## What the task requires:
In the records below, find the line that contains "eredmény volt számunkra, hiszen csupán 4mp-re" and the line that contains "élet halál harcra". Set down exactly those lines and every line between them, and nothing more.

Saved entries:

_ _ _ _

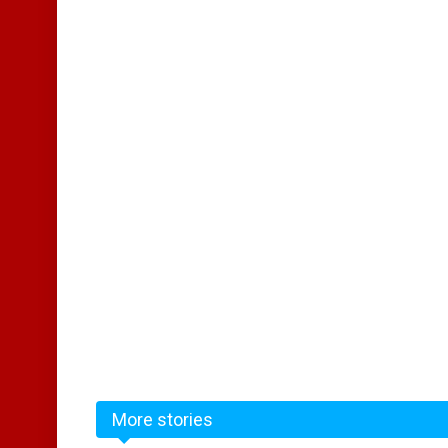
More stories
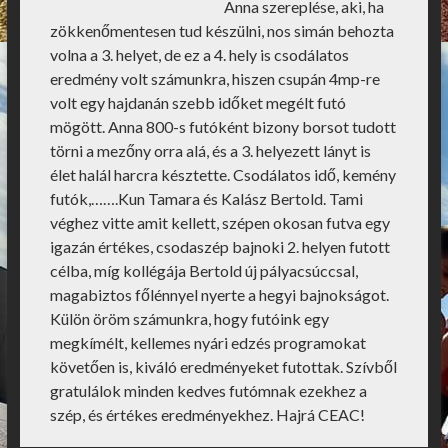
Anna szereplése, aki, ha
zökkenőmentesen tud készülni, nos simán behozta
volna a 3. helyet, de ez a 4. hely is csodálatos
eredmény volt számunkra, hiszen csupán 4mp-re
volt egy hajdanán szebb időket megélt futó
mögött. Anna 800-s futóként bizony borsot tudott
törni a mezőny orra alá, és a 3. helyezett lányt is
élet halál harcra késztette. Csodálatos idő, kemény
futók,…….Kun Tamara és Kalász Bertold. Tami
véghez vitte amit kellett, szépen okosan futva egy
igazán értékes, csodaszép bajnoki 2. helyen futott
célba, míg kollégája Bertold új pályacsúccsal,
magabiztos főlénnyel nyerte a hegyi bajnokságot.
Külön öröm számunkra, hogy futóink egy
megkímélt, kellemes nyári edzés programokat
követően is, kiváló eredményeket futottak. Szívből
gratulálok minden kedves futómnak ezekhez a
szép, és értékes eredményekhez. Hajrá CEAC!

_ _ _ _

## Output of the task:
eredmény volt számunkra, hiszen csupán 4mp-re
volt egy hajdanán szebb időket megélt futó
mögött. Anna 800-s futóként bizony borsot tudott
törni a mezőny orra alá, és a 3. helyezett lányt is
élet halál harcra késztette. Csodálatos idő, kemény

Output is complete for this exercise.